PROBLEM DESCRIPTION: Rewrite the data below with "median line" switched to "middle line" everywhere, keeping everything else the same and leaving out the pictures.

STUDY MATERIAL:
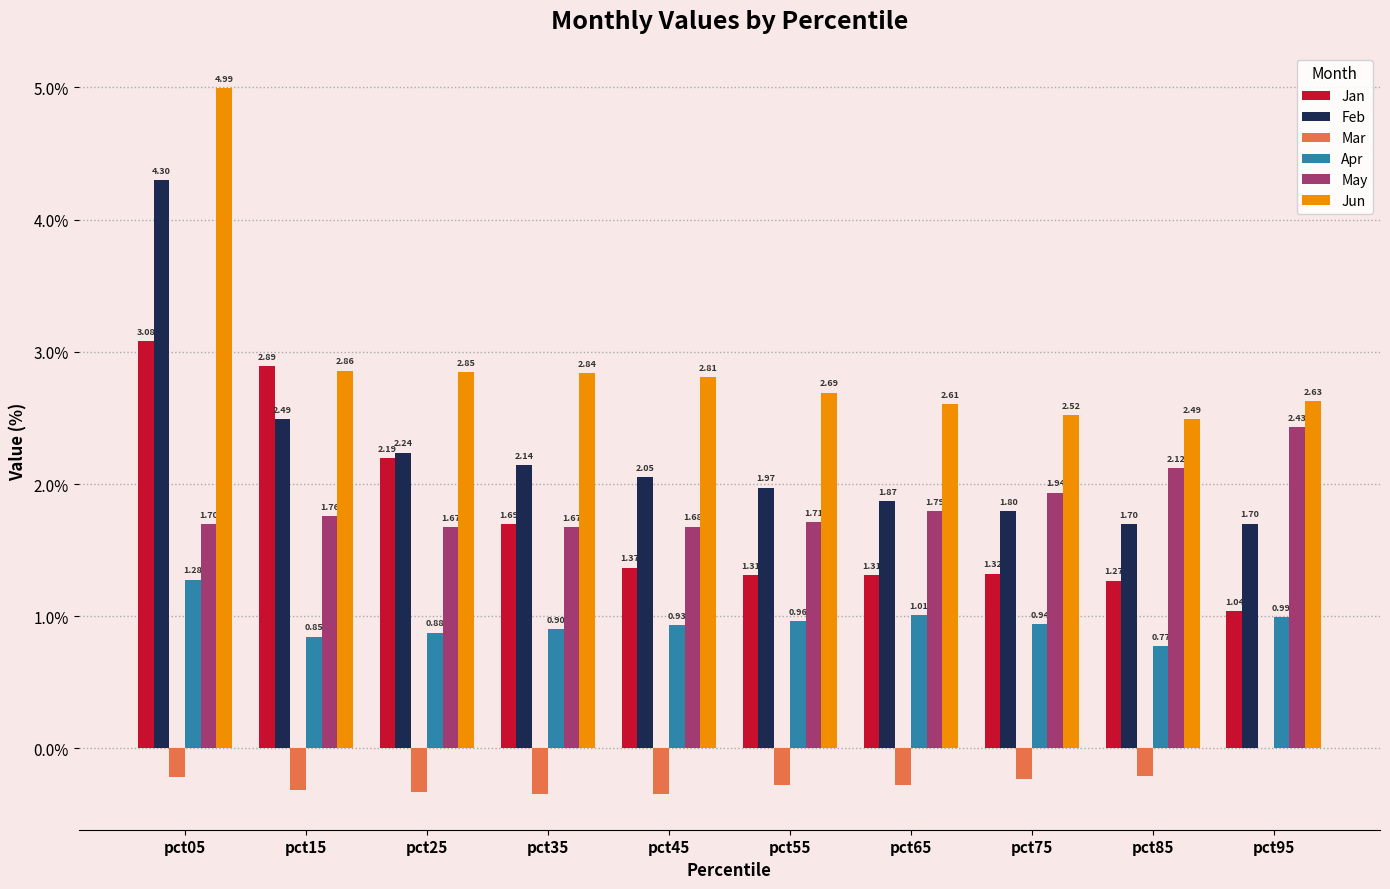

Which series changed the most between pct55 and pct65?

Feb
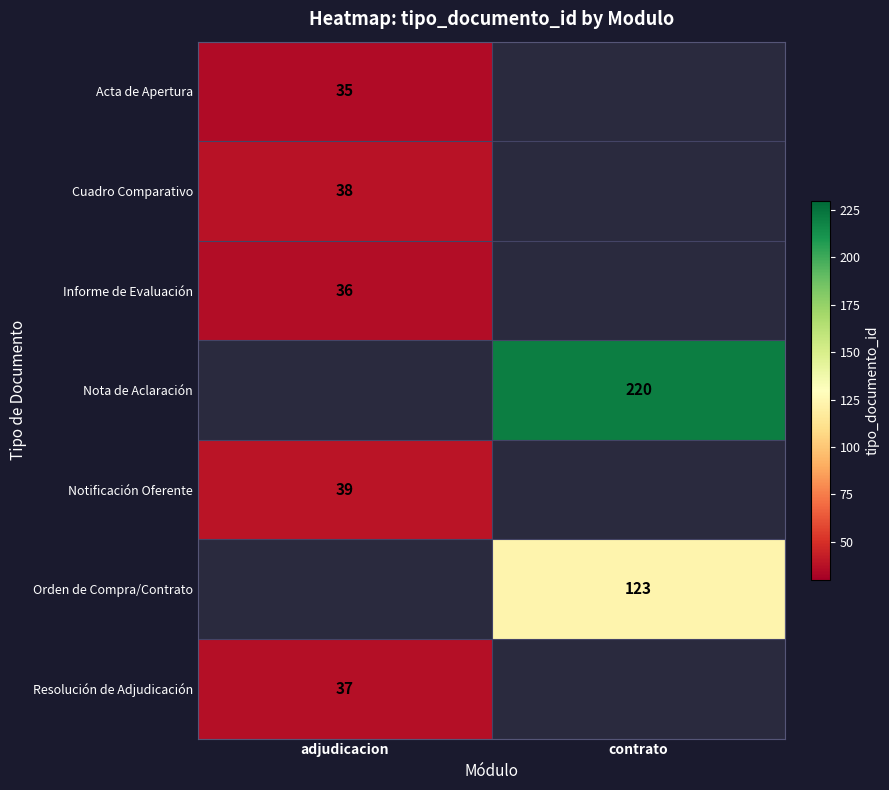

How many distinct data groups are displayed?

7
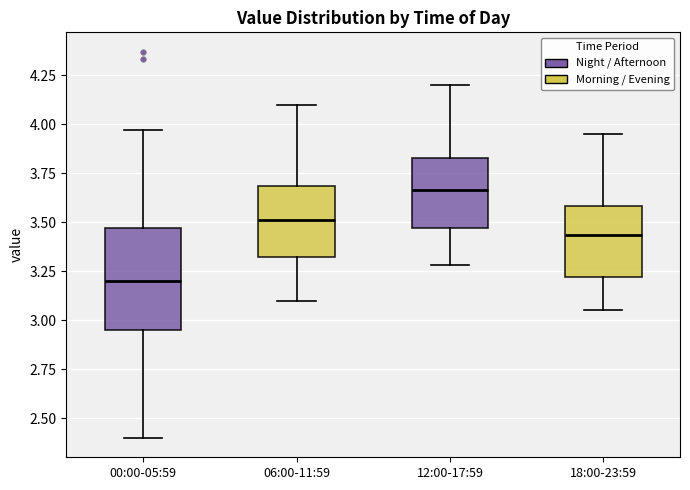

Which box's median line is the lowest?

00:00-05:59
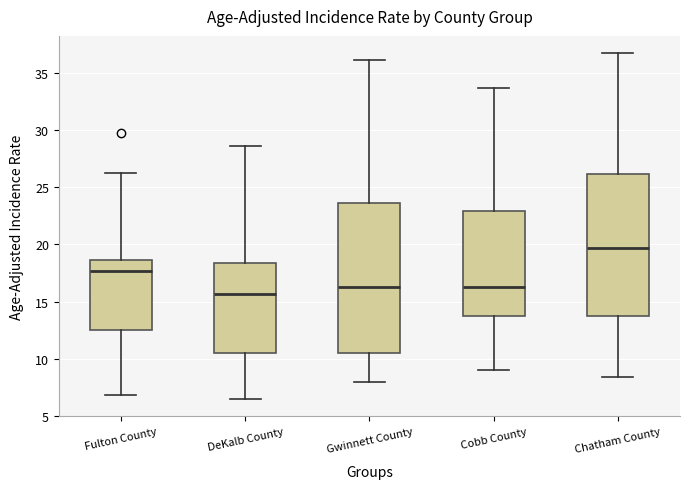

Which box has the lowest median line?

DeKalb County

EXPECTED ANSWER:
Which series changed the most between pct55 and pct65?

Feb

How many distinct data groups are displayed?

7

Which box's middle line is the lowest?

00:00-05:59

Which box has the lowest middle line?

DeKalb County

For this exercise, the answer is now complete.